Es folgt der Vers 35:
ثُمَّ بَدَا لَهُم مِّن بَعْدِ مَا رَأَوُا الْآيَاتِ لَيَسْجُنُنَّهُ حَتَّىٰ حِينٍ
„Hierauf, nachdem man die Zeichen (der Sittsamkeit des Josef) gesehen hatte, kam man auf den Gedanken, man müsse ihn eine Zeitlang gefangen setzen.“ (12: 35)
Es ist ein typisches Merkmal der Abgottregime, dass die Wünsche der Herrscher und Hofleute, ob nun zulässig oder unzulässig, die Hauptrolle spielen und das Volk von ihnen wie Untertanen und Sklaven behandelt wird. Dabei nehmen sie sich das Recht heraus, beliebige Entscheidungen bezüglich der Bürger zu treffen, und es geht nicht darum, ob eine Entscheidung richtig oder falsch ist.
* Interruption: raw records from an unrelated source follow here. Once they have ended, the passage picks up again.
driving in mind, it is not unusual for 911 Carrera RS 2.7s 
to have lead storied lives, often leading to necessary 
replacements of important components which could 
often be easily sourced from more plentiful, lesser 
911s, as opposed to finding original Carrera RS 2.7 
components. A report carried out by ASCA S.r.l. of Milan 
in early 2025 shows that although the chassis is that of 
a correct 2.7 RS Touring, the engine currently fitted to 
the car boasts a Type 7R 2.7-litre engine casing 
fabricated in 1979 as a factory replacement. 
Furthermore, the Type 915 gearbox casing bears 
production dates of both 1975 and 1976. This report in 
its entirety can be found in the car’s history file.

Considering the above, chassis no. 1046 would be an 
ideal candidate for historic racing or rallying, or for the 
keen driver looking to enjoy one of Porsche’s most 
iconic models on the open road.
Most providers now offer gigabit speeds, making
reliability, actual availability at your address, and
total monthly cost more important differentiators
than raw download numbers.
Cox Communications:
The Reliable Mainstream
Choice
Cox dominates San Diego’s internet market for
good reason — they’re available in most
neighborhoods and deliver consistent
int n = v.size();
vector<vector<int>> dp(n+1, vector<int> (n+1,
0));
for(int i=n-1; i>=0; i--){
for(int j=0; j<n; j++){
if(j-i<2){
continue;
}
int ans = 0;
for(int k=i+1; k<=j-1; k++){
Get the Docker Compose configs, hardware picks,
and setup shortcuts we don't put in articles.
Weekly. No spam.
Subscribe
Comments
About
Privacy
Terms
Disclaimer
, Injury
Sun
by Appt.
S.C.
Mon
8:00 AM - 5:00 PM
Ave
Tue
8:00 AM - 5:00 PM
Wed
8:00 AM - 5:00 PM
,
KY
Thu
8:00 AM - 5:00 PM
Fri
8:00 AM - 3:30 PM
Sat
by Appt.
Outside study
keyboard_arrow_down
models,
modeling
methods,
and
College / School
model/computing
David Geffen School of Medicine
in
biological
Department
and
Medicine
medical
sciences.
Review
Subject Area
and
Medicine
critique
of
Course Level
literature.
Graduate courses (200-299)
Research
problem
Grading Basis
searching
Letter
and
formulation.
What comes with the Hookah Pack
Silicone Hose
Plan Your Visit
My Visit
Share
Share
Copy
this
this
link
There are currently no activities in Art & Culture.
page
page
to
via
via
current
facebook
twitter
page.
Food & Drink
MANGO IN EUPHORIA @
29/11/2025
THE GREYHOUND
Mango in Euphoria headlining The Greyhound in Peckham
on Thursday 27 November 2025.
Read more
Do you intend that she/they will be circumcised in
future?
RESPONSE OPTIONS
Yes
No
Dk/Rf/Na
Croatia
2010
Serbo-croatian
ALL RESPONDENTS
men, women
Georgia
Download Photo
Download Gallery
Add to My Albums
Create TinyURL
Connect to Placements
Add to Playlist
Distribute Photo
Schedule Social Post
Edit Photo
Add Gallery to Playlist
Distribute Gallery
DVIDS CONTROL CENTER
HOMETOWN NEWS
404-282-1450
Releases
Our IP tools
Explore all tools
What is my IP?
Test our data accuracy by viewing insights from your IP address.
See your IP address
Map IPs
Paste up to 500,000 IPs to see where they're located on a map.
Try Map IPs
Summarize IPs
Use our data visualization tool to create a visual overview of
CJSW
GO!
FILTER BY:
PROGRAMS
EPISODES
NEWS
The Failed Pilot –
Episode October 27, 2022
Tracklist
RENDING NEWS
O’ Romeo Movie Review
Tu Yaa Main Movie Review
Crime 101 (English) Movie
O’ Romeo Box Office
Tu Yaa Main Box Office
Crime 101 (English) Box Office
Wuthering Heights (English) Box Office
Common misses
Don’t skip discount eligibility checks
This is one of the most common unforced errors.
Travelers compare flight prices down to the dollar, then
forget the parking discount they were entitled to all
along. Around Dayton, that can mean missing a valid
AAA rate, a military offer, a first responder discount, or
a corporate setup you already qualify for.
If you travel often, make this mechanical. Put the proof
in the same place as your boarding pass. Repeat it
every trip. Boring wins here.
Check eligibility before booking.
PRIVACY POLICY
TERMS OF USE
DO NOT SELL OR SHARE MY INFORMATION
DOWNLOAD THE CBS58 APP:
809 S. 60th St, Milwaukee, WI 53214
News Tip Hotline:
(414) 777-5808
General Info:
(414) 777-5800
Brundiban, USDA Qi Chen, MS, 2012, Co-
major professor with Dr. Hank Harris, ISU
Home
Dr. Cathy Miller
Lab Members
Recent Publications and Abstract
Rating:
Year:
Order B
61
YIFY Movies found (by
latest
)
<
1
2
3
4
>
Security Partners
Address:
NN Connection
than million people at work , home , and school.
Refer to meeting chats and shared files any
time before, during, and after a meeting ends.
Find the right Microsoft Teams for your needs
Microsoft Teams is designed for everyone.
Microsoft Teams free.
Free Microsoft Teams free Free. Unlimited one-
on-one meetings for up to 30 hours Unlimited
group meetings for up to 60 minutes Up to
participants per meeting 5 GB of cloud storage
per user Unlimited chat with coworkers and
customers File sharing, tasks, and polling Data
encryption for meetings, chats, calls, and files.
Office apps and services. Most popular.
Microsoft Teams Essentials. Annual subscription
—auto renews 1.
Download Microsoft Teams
Bei der Geschichte von Josef und Zoleicha haben alle gemerkt, dass Zoleicha schuld gewesen ist, und sie selber hat sogar zugegeben, dass Josef sittsam blieb. Aber letzten Endes hat der Statthalter von Ägypten, der Potiphar, sich schließlich dafür entschieden, dass er Josef besser einkerkert, damit das Ansehen seiner Ehefrau gewahrt wird sowie das Gerede nach einiger Zeit aufhört und die Gerüchte in Vergessenheit geraten.
Wir sehen:
Erstens: Es ist nicht leicht, sittsam zu sein und zu bleiben, denn in Abgottsystemen ist jemand umso mehr gefährdet je reiner er ist.
Zweitens: In einer verdorbenen Gesellschaft haben lüsterne Leute freie Hand und die Reinen und Rechtschaffenen sind Gefangene.
Nun wenden wir uns abschließend dem Vers 36 der Sure 12 zu:
وَدَخَلَ مَعَهُ السِّجْنَ فَتَيَانِ ۖ قَالَ أَحَدُهُمَا إِنِّي أَرَانِي أَعْصِرُ خَمْرًا ۖ وَقَالَ الْآخَرُ إِنِّي أَرَانِي أَحْمِلُ فَوْقَ رَأْسِي خُبْزًا تَأْكُلُ الطَّيْرُ مِنْهُ ۖ نَبِّئْنَا بِتَأْوِيلِهِ ۖ إِنَّا نَرَاكَ مِنَ الْمُحْسِنِينَ
„Nun kamen zusammen mit ihm zwei Jünglinge ins Gefängnis. Der eine von ihnen sagte: `Ich sah mich im Traum Wein keltern.`Der andere sagte: `Ich sah mich im Traum auf meinem Kopf Brot tragen, von dem die Vögel fraßen. Gib die Deutung davon kund! Wie wir sehen, bist du in der Tat ein rechtschaffener Mensch. `“ (12: 36)
Der Statthalter von Ägypten hatte also angeordnet, dass Josef ins Gefängnis gebracht wird. Gleichzeitig mit ihm wurden zwei Diener vom Königshofe, die sich etwas hatten zuschulden kommen lassen, ebenso ins Gefängnis geworfen. Beide hatten einen seltsamen Traum und baten Josef um dessen Deutung. Denn sie hatten davon gehört, dass er ein rechtschaffener und anständiger Mensch ist und vertrauten ihm.
Wenn jemand einen hohen Charakter hat, vertrauen ihm sogar Insassen in einem Gefängnis und ein solcher Mensch kann sogar Gefängnisinsassen positiv beeinflussen.
Die Träume der beiden Mitgefangenen waren unterschiedlich und eigenartig. Sie selber merkten, dass diese Träume etwas zu bedeuten und mit ihrem Schicksal zu tun hatten: Einer kelterte Wein und der andere verteilte auf seinem Kopf Brot unter den Vögeln!
Wie auch immer! Eines ist wichtig, und zwar, dass Josef im Gefängnis einen besonderen Platz einnahm, und die anderen auf ihn aufmerksam geworden waren. In den Überlieferungen heißt es, dass Josef sich im Gefängnis um die Kranken kümmerte und den anderen half. Auch im Gefängnis verhielt er sich menschenwürdig und seine hohen moralischen Tugenden traten zum Vorschein.
Abschließend noch zwei Anmerkungen:
Erstens: Rechtschaffene und Wohltätige erfahren sogar in einem Gefängnis und unter Gefängnisinsassen Achtung.
Zweitens: Der erste Schritt, den Josef tat, um die Religion Gottes vorzustellen, bestand darin, dass er die anderen im Gefängnis gut behandelte und ihnen half.